Key Takeaways from This Case Study
-
Fine-tuning BERT on SST-2 achieves >92% accuracy with minimal code and standard hyperparameters, far exceeding what was possible with pre-BERT approaches using similar amounts of engineering effort.
-
The training recipe matters. Small changes in learning rate, warmup, and number of epochs can shift accuracy by 1-2 percentage points. Always tune these for your specific task.
-
Error analysis reveals systematic failure modes. Sarcasm, negation, and mixed sentiment remain challenging even for BERT. These insights guide further improvements (data augmentation, ensemble methods, or specialized training).
-
Feature extraction is a viable fast alternative when compute is limited or labeled data is very small, but fine-tuning is preferred when resources allow.
-
The HuggingFace Trainer abstracts away boilerplate while remaining flexible enough for production use. The
compute_metrics,load_best_model_at_end, andfp16features are particularly valuable.
Extension Ideas
- Fine-tune RoBERTa instead of BERT and compare results.

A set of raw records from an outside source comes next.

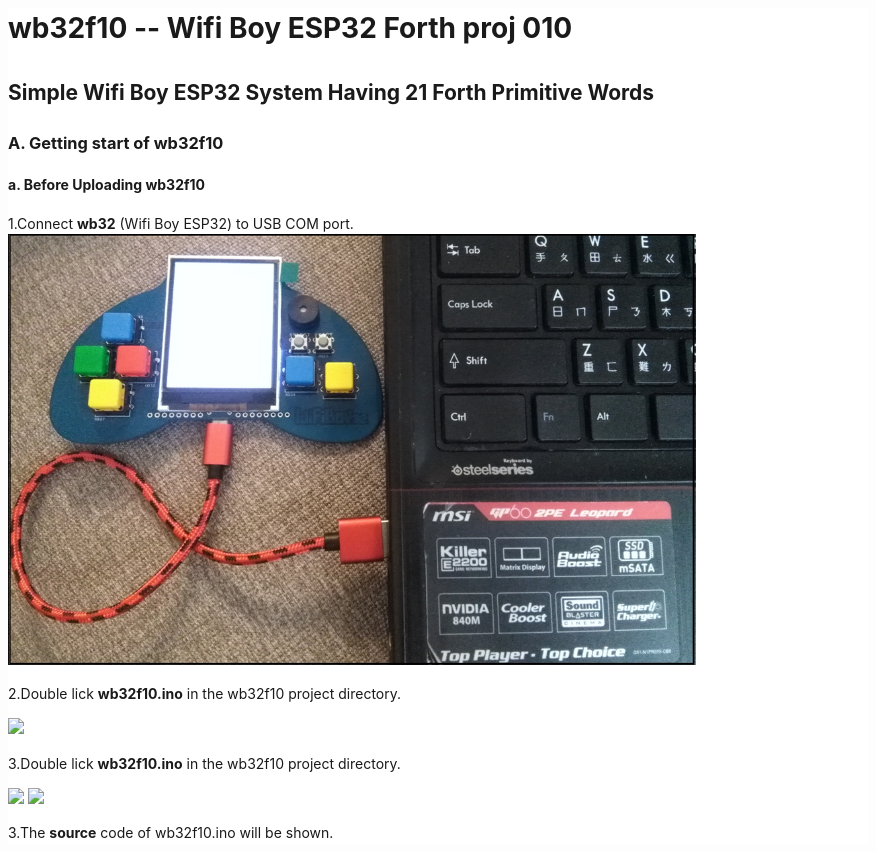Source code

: # wb32f10 -- Wifi Boy ESP32 Forth proj 010

## Simple Wifi Boy ESP32 System Having 21 Forth Primitive Words

### A. Getting start of wb32f10

#### a. Before Uploading wb32f10

1.Connect **wb32** (Wifi Boy ESP32) to USB COM port.
<img src="jpg/00.jpg" width=80%>

2.Double lick **wb32f10.ino** in the wb32f10 project directory.

<img src="jpg/dir01.png" width=80%>

3.Double lick **wb32f10.ino** in the wb32f10 project directory.

<img src="jpg/esp32comport.png" width=80%>
<img src="jpg/esp32devmodule.png" width=80%>

3.The **source** code of wb32f10.ino will be shown.
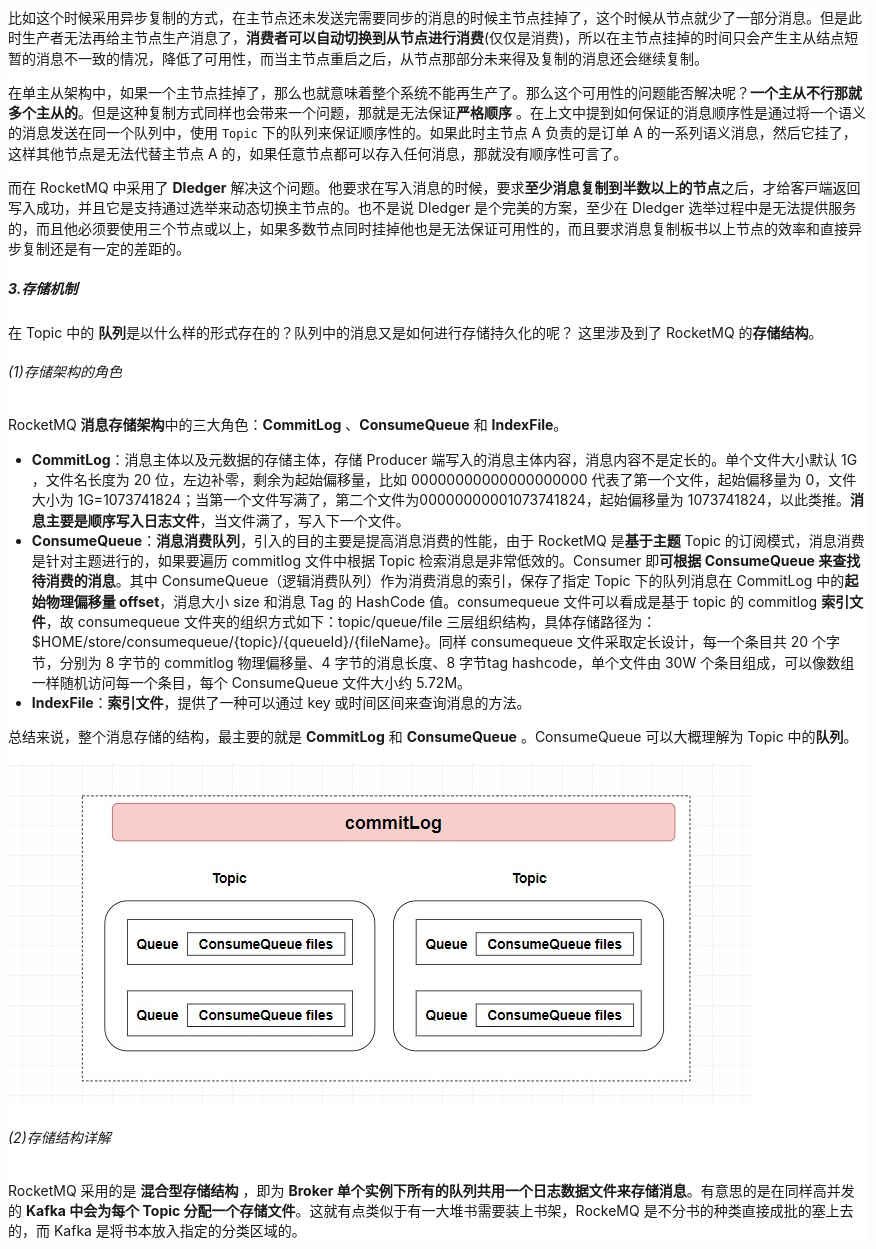 比如这个时候采用异步复制的方式，在主节点还未发送完需要同步的消息的时候主节点挂掉了，这个时候从节点就少了一部分消息。但是此时生产者无法再给主节点生产消息了，**消费者可以自动切换到从节点进行消费**(仅仅是消费)，所以在主节点挂掉的时间只会产生主从结点短暂的消息不一致的情况，降低了可用性，而当主节点重启之后，从节点那部分未来得及复制的消息还会继续复制。

在单主从架构中，如果一个主节点挂掉了，那么也就意味着整个系统不能再生产了。那么这个可用性的问题能否解决呢？**一个主从不行那就多个主从的**。但是这种复制方式同样也会带来一个问题，那就是无法保证**严格顺序** 。在上文中提到如何保证的消息顺序性是通过将一个语义的消息发送在同一个队列中，使用 `Topic` 下的队列来保证顺序性的。如果此时主节点 A 负责的是订单 A 的一系列语义消息，然后它挂了，这样其他节点是无法代替主节点 A 的，如果任意节点都可以存入任何消息，那就没有顺序性可言了。

而在 RocketMQ 中采用了 **Dledger** 解决这个问题。他要求在写入消息的时候，要求**至少消息复制到半数以上的节点**之后，才给客⼾端返回写入成功，并且它是支持通过选举来动态切换主节点的。也不是说 Dledger 是个完美的方案，至少在 Dledger 选举过程中是无法提供服务的，而且他必须要使用三个节点或以上，如果多数节点同时挂掉他也是无法保证可用性的，而且要求消息复制板书以上节点的效率和直接异步复制还是有一定的差距的。

##### 3.存储机制

在 Topic 中的 **队列**是以什么样的形式存在的？队列中的消息又是如何进行存储持久化的呢？ 这里涉及到了 RocketMQ 的**存储结构**。

###### (1)存储架构的角色

RocketMQ **消息存储架构**中的三大角色：**CommitLog** 、**ConsumeQueue** 和 **IndexFile**。

- **CommitLog**：消息主体以及元数据的存储主体，存储 Producer 端写入的消息主体内容，消息内容不是定长的。单个文件大小默认 1G ，文件名长度为 20 位，左边补零，剩余为起始偏移量，比如 00000000000000000000 代表了第一个文件，起始偏移量为 0，文件大小为 1G=1073741824；当第一个文件写满了，第二个文件为00000000001073741824，起始偏移量为 1073741824，以此类推。**消息主要是顺序写入日志文件**，当文件满了，写入下一个文件。
- **ConsumeQueue**：**消息消费队列**，引入的目的主要是提高消息消费的性能，由于 RocketMQ 是**基于主题** Topic 的订阅模式，消息消费是针对主题进行的，如果要遍历 commitlog 文件中根据 Topic 检索消息是非常低效的。Consumer 即**可根据 ConsumeQueue 来查找待消费的消息**。其中 ConsumeQueue（逻辑消费队列）作为消费消息的索引，保存了指定 Topic 下的队列消息在 CommitLog 中的**起始物理偏移量 offset**，消息大小 size 和消息 Tag 的 HashCode 值。consumequeue 文件可以看成是基于 topic 的 commitlog **索引文件**，故 consumequeue 文件夹的组织方式如下：topic/queue/file 三层组织结构，具体存储路径为：$HOME/store/consumequeue/{topic}/{queueId}/{fileName}。同样 consumequeue 文件采取定长设计，每一个条目共 20 个字节，分别为 8 字节的 commitlog 物理偏移量、4 字节的消息长度、8 字节tag hashcode，单个文件由 30W 个条目组成，可以像数组一样随机访问每一个条目，每个 ConsumeQueue 文件大小约 5.72M。
- **IndexFile**：**索引文件**，提供了一种可以通过 key 或时间区间来查询消息的方法。

总结来说，整个消息存储的结构，最主要的就是 **CommitLog** 和 **ConsumeQueue** 。ConsumeQueue 可以大概理解为 Topic 中的**队列**。

![img](assets/16ef3884c02acc72.png)

###### (2)存储结构详解

RocketMQ 采用的是 **混合型存储结构** ，即为 **Broker 单个实例下所有的队列共用一个日志数据文件来存储消息**。有意思的是在同样高并发的 **Kafka 中会为每个 Topic 分配一个存储文件**。这就有点类似于有一大堆书需要装上书架，RockeMQ 是不分书的种类直接成批的塞上去的，而 Kafka 是将书本放入指定的分类区域的。
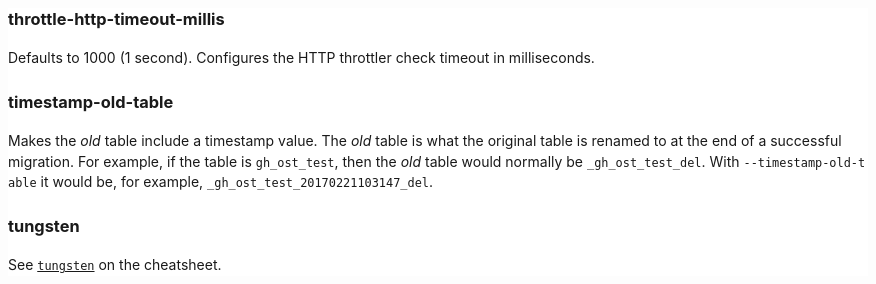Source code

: ### throttle-http-timeout-millis

Defaults to 1000 (1 second). Configures the HTTP throttler check timeout in milliseconds.

### timestamp-old-table

Makes the _old_ table include a timestamp value. The _old_ table is what the original table is renamed to at the end of a successful migration. For example, if the table is `gh_ost_test`, then the _old_ table would normally be `_gh_ost_test_del`. With `--timestamp-old-table` it would be, for example, `_gh_ost_test_20170221103147_del`.

### tungsten

See [`tungsten`](cheatsheet.md#tungsten) on the cheatsheet.
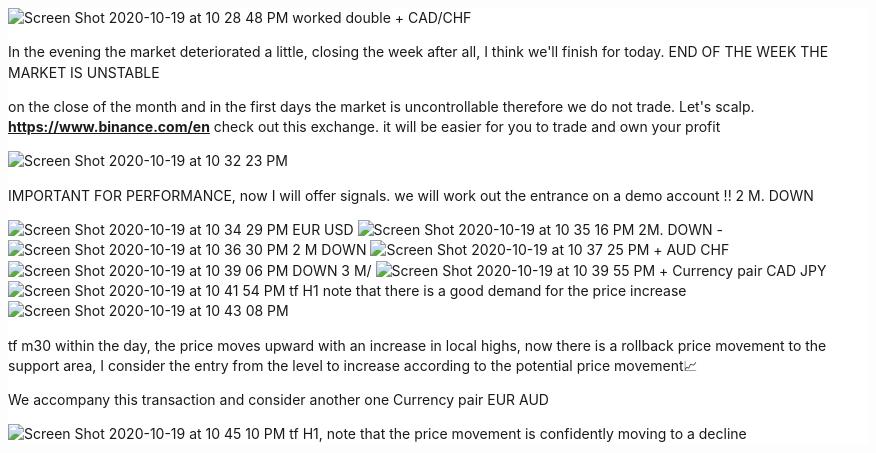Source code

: <img width="1295" alt="Screen Shot 2020-10-19 at 10 28 48 PM" src="https://user-images.githubusercontent.com/11620253/96544013-86a13300-125a-11eb-99ba-1182633124ba.png">
worked double + CАD/CHF

In the evening the market deteriorated a little, closing the week after all, I think we'll finish for today. END OF THE WEEK THE MARKET IS UNSTABLE

on the close of the month and in the first days the market is uncontrollable therefore we do not trade. Let's scalp.
**https://www.binance.com/en**
check out this exchange. it will be easier for you to trade and own your profit


<img width="1308" alt="Screen Shot 2020-10-19 at 10 32 23 PM" src="https://user-images.githubusercontent.com/11620253/96544251-04653e80-125b-11eb-8fca-9f938e972caa.png">

IMPORTANT FOR PERFORMANCE, now I will offer signals. we will work out the entrance on a demo account !!
2 M. DOWN

<img width="1206" alt="Screen Shot 2020-10-19 at 10 34 29 PM" src="https://user-images.githubusercontent.com/11620253/96544367-4aba9d80-125b-11eb-8ddc-b8b4ae160605.png">
EUR USD

<img width="1269" alt="Screen Shot 2020-10-19 at 10 35 16 PM" src="https://user-images.githubusercontent.com/11620253/96544435-6f167a00-125b-11eb-9be3-30844d50197c.png">
2M. DOWN -

<img width="1309" alt="Screen Shot 2020-10-19 at 10 36 30 PM" src="https://user-images.githubusercontent.com/11620253/96544522-98cfa100-125b-11eb-9fde-2407ee8d46ba.png">
2 M DOWN
<img width="1122" alt="Screen Shot 2020-10-19 at 10 37 25 PM" src="https://user-images.githubusercontent.com/11620253/96544601-b866c980-125b-11eb-8e00-b04495e633e8.png">
+
AUD CHF

<img width="1303" alt="Screen Shot 2020-10-19 at 10 39 06 PM" src="https://user-images.githubusercontent.com/11620253/96544711-f19f3980-125b-11eb-88d4-62edebc38079.png">
DOWN 3 M/

<img width="1088" alt="Screen Shot 2020-10-19 at 10 39 55 PM" src="https://user-images.githubusercontent.com/11620253/96544793-172c4300-125c-11eb-8b96-28e99de8ecff.png">
+
Currency pair CAD JPY
<img width="1296" alt="Screen Shot 2020-10-19 at 10 41 54 PM" src="https://user-images.githubusercontent.com/11620253/96544928-55296700-125c-11eb-887a-30444cf4f62f.png">
tf H1 note that there is a good demand for the price increase

<img width="1291" alt="Screen Shot 2020-10-19 at 10 43 08 PM" src="https://user-images.githubusercontent.com/11620253/96545026-80ac5180-125c-11eb-84c5-40f57222c5ba.png">

tf m30 within the day, the price moves upward with an increase in local highs, now there is a rollback price movement to the support area, I consider the entry from the level to increase according to the potential price movement📈

We accompany this transaction and consider another one
Currency pair EUR AUD

<img width="1288" alt="Screen Shot 2020-10-19 at 10 45 10 PM" src="https://user-images.githubusercontent.com/11620253/96545205-cbc66480-125c-11eb-8860-a0428d794a44.png">
tf H1, note that the price movement is confidently moving to a decline
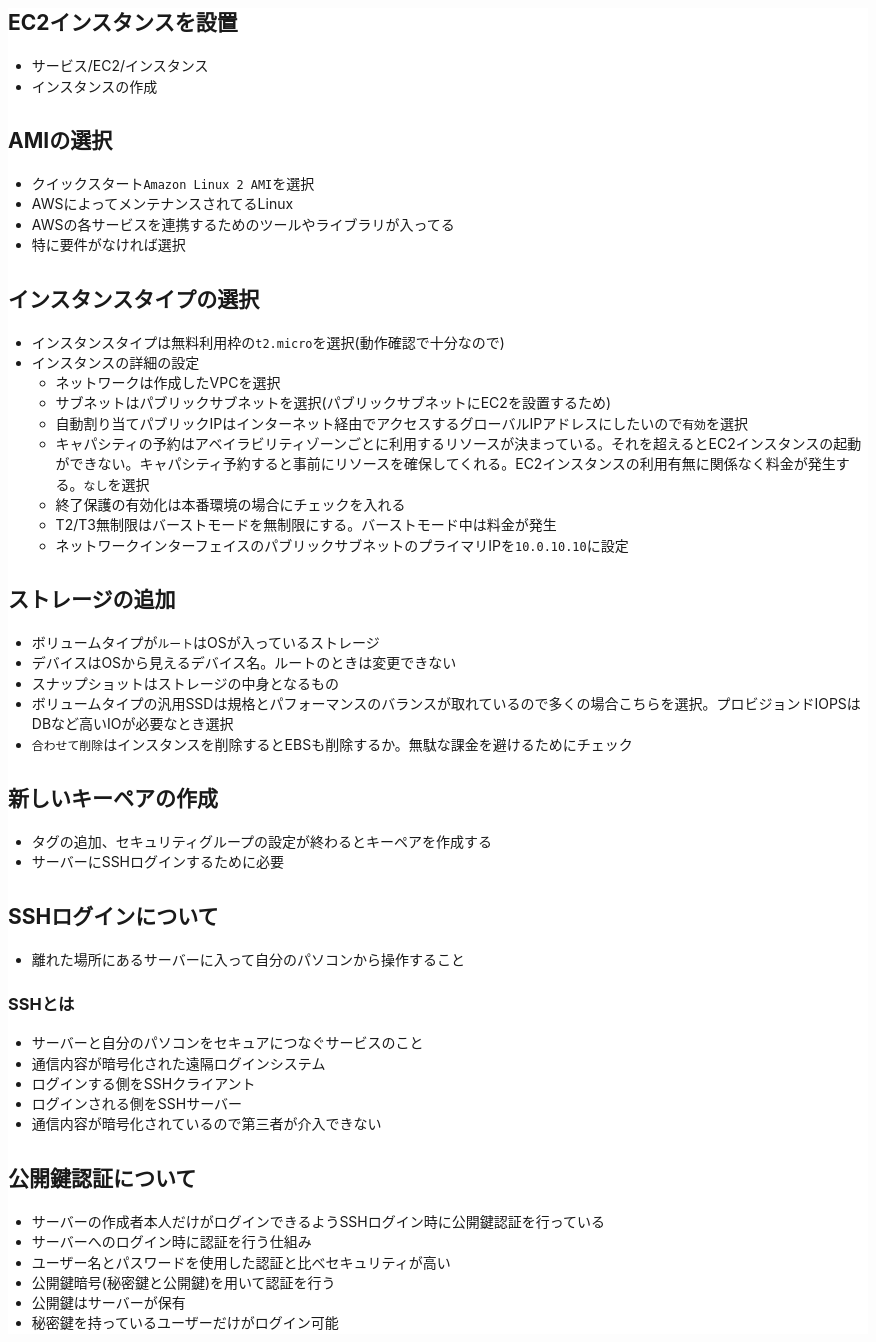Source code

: ## EC2インスタンスを設置
- サービス/EC2/インスタンス
- インスタンスの作成

## AMIの選択
- クイックスタート`Amazon Linux 2 AMI`を選択
- AWSによってメンテナンスされてるLinux
- AWSの各サービスを連携するためのツールやライブラリが入ってる
- 特に要件がなければ選択

## インスタンスタイプの選択
- インスタンスタイプは無料利用枠の`t2.micro`を選択(動作確認で十分なので)
- インスタンスの詳細の設定
  - ネットワークは作成したVPCを選択
  - サブネットはパブリックサブネットを選択(パブリックサブネットにEC2を設置するため)
  - 自動割り当てパブリックIPはインターネット経由でアクセスするグローバルIPアドレスにしたいので`有効`を選択
  - キャパシティの予約はアベイラビリティゾーンごとに利用するリソースが決まっている。それを超えるとEC2インスタンスの起動ができない。キャパシティ予約すると事前にリソースを確保してくれる。EC2インスタンスの利用有無に関係なく料金が発生する。`なし`を選択
  - 終了保護の有効化は本番環境の場合にチェックを入れる
  - T2/T3無制限はバーストモードを無制限にする。バーストモード中は料金が発生
  - ネットワークインターフェイスのパブリックサブネットのプライマリIPを`10.0.10.10`に設定

## ストレージの追加
- ボリュームタイプが`ルート`はOSが入っているストレージ
- デバイスはOSから見えるデバイス名。ルートのときは変更できない
- スナップショットはストレージの中身となるもの
- ボリュームタイプの汎用SSDは規格とパフォーマンスのバランスが取れているので多くの場合こちらを選択。プロビジョンドIOPSはDBなど高いIOが必要なとき選択
- `合わせて削除`はインスタンスを削除するとEBSも削除するか。無駄な課金を避けるためにチェック

## 新しいキーペアの作成
- タグの追加、セキュリティグループの設定が終わるとキーペアを作成する
- サーバーにSSHログインするために必要

## SSHログインについて
- 離れた場所にあるサーバーに入って自分のパソコンから操作すること

### SSHとは
- サーバーと自分のパソコンをセキュアにつなぐサービスのこと
- 通信内容が暗号化された遠隔ログインシステム
- ログインする側をSSHクライアント
- ログインされる側をSSHサーバー
- 通信内容が暗号化されているので第三者が介入できない

## 公開鍵認証について
- サーバーの作成者本人だけがログインできるようSSHログイン時に公開鍵認証を行っている
- サーバーへのログイン時に認証を行う仕組み
- ユーザー名とパスワードを使用した認証と比べセキュリティが高い
- 公開鍵暗号(秘密鍵と公開鍵)を用いて認証を行う
- 公開鍵はサーバーが保有
- 秘密鍵を持っているユーザーだけがログイン可能
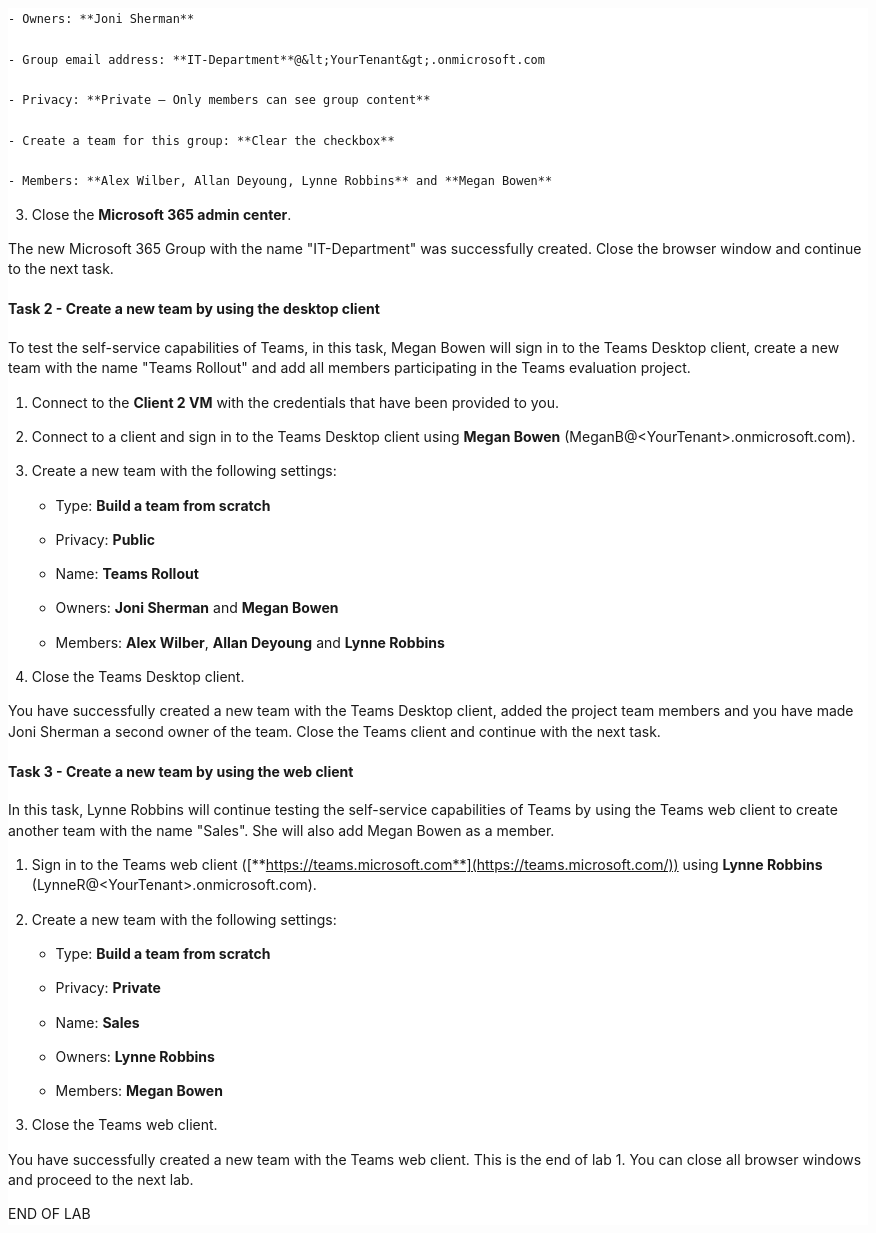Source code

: 	- Owners: **Joni Sherman**

	- Group email address: **IT-Department**@&lt;YourTenant&gt;.onmicrosoft.com

	- Privacy: **Private – Only members can see group content**

	- Create a team for this group: **Clear the checkbox**

	- Members: **Alex Wilber, Allan Deyoung, Lynne Robbins** and **Megan Bowen**

3. Close the **Microsoft 365 admin center**.

The new Microsoft 365 Group with the name "IT-Department" was successfully created. Close the browser window and continue to the next task.

#### **Task 2 - Create a new team by using the desktop client**

To test the self-service capabilities of Teams, in this task, Megan Bowen will sign in to the Teams Desktop client, create a new team with the name "Teams Rollout" and add all members participating in the Teams evaluation project.

1. Connect to the **Client 2 VM** with the credentials that have been provided to you.

2. Connect to a client and sign in to the Teams Desktop client using **Megan Bowen** (MeganB@&lt;YourTenant&gt;.onmicrosoft.com).

3. Create a new team with the following settings:

	- Type: **Build a team from scratch**

	- Privacy: **Public**

	- Name: **Teams Rollout**

	- Owners: **Joni Sherman** and **Megan Bowen**

	- Members: **Alex Wilber**, **Allan Deyoung** and **Lynne Robbins**

4. Close the Teams Desktop client.

You have successfully created a new team with the Teams Desktop client, added the project team members and you have made Joni Sherman a second owner of the team. Close the Teams client and continue with the next task.

#### **Task 3 - Create a new team by using the web client**

In this task, Lynne Robbins will continue testing the self-service capabilities of Teams by using the Teams web client to create another team with the name "Sales". She will also add Megan Bowen as a member.

1. Sign in to the Teams web client ([**https://teams.microsoft.com**](https://teams.microsoft.com/)) using **Lynne Robbins** (LynneR@&lt;YourTenant&gt;.onmicrosoft.com).

2. Create a new team with the following settings:

	- Type: **Build a team from scratch**

	- Privacy: **Private**

	- Name: **Sales**

	- Owners: **Lynne Robbins**

	- Members: **Megan Bowen**

3. Close the Teams web client.

You have successfully created a new team with the Teams web client. This is the end of lab 1. You can close all browser windows and proceed to the next lab.

END OF LAB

- Implement gradual unfreezing: unfreeze layers one at a time during training.
- Add data augmentation (synonym replacement, back-translation) and measure the impact.
- Deploy the model using the HuggingFace
pipelineAPI for real-time inference. - Evaluate on out-of-domain sentiment data (e.g., product reviews, tweets) to test generalization.